Güneydoğu illeri ile bu farklılığın hangi bile­şenlerden kaynaklandığı mikro veriden araştırıl­maya değer. Son sıralarda yer alan bu illerin dışa­rıya göç diğer ifadeyle eğitimli mensuplarını kay­betme nedeniyle sosyoekonomik dinamiklerini kaybetmekte olduklarını tahmin ediyorum. Ama başka nedenler de olabilir. Bu göç etkisi kanımca ilçe düzeyinde de kendini gösteriyor.
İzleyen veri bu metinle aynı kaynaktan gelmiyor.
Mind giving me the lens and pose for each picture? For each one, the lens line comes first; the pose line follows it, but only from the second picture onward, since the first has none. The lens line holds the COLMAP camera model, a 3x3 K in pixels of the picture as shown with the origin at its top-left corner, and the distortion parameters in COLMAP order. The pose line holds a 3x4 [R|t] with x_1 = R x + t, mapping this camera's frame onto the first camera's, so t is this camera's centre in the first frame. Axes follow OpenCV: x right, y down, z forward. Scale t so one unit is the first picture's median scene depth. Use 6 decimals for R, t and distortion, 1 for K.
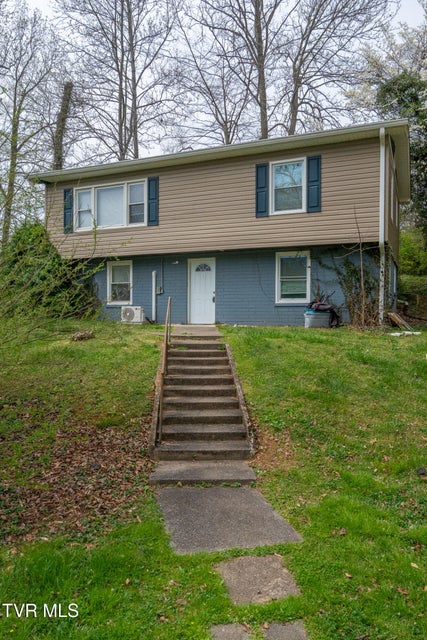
lens RADIAL K [[485.1, 0, 222.1], [0, 485.1, 322.3], [0, 0, 1]] dist [0.011832, 0.004610]
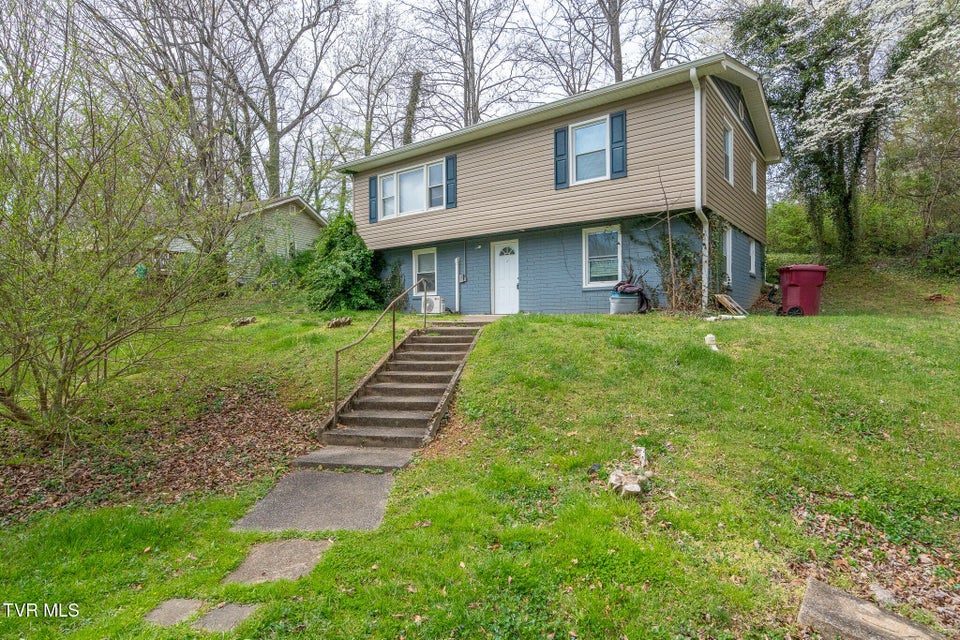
lens RADIAL K [[533.0, 0, 480.0], [0, 533.0, 320.0], [0, 0, 1]] dist [0.003556, 0.001251]
pose [[0.970221, -0.014935, -0.241760, 0.161414], [0.013293, 0.999876, -0.008421, 0.024111], [0.241855, 0.004957, 0.970300, 0.034254]]
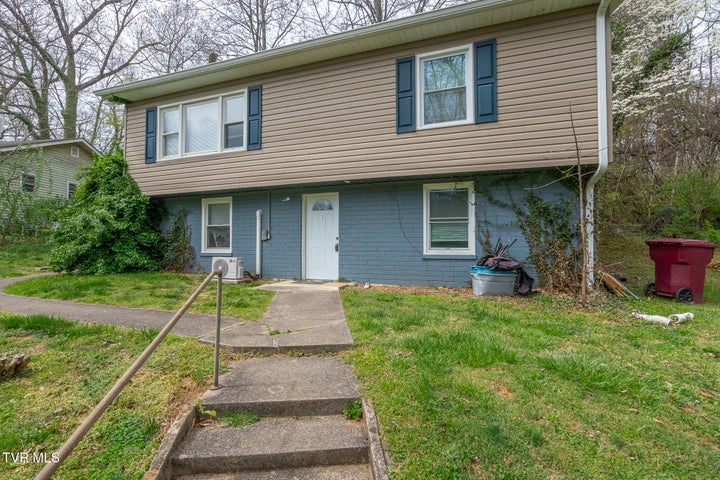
lens RADIAL K [[323.5, 0, 360.1], [0, 323.5, 235.1], [0, 0, 1]] dist [-0.002970, 0.000053]
pose [[0.997213, -0.005950, 0.074374, -0.018567], [0.008374, 0.999443, -0.032317, -0.053183], [-0.074141, 0.032850, 0.996707, 0.526230]]
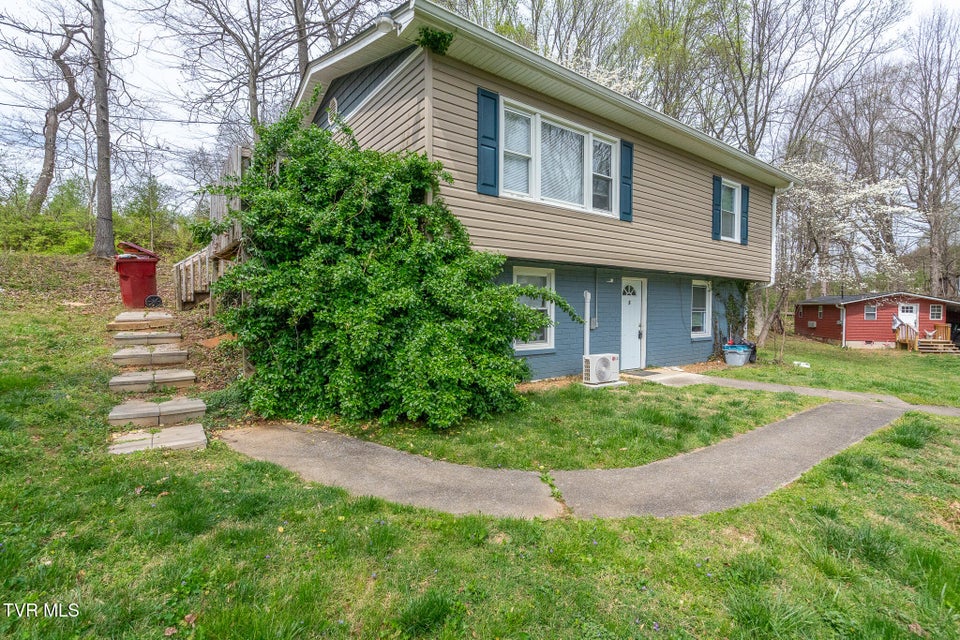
lens RADIAL K [[434.2, 0, 477.1], [0, 434.2, 321.0], [0, 0, 1]] dist [-0.003110, 0.000614]
pose [[0.508774, -0.034635, 0.860203, -0.759301], [-0.006439, 0.999009, 0.044033, -0.101766], [-0.860876, -0.027942, 0.508047, 0.935453]]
Sosyoekonomik seviyenin en yüksek ve en düşük olduğu ilçeler

En yüksek sosyoekonomik skora sahip ilçe 178 ile Çankaya. Onu Kadıköy (176), Beşiktaş (175), Etimesgut (168), Nilüfer (Bursa) (166), Bakırköy ve Güzelbahçe (İzmir) (164) takip ediyor. Bu sı­ralamada ve skorlarda bir sürpriz yok. Ama en düşük skorlarda durum öyle değil. Adını hiç duy­madığım Orta Anadolu ve Karadeniz ilçeleri son sıralarda yer alıyor. Skorları 81 ile 85 arası ilçeler sırasıyla şunlar: Çamoluk (Giresun), Derebucak (Konya), Doğanşar (Sivas), Felahiye (Kayseri), Dikmen (Sinop), Pınarbaşı (Kastamonu), Bayra­mören (Çankırı).

Dikkat ederseniz en düşük skorlara sahip ilçe­ler arasında Güneydoğu ilçeleri yine yok. Bir fikir vermek için üç Güneydoğu ilinde en düşük sosyo­ekonomik seviyeye sahip ilçelerin skorlarını be­lirteyim: Hatay Altınözü (95), Van Başkale 104, Hakkari Derecik (111).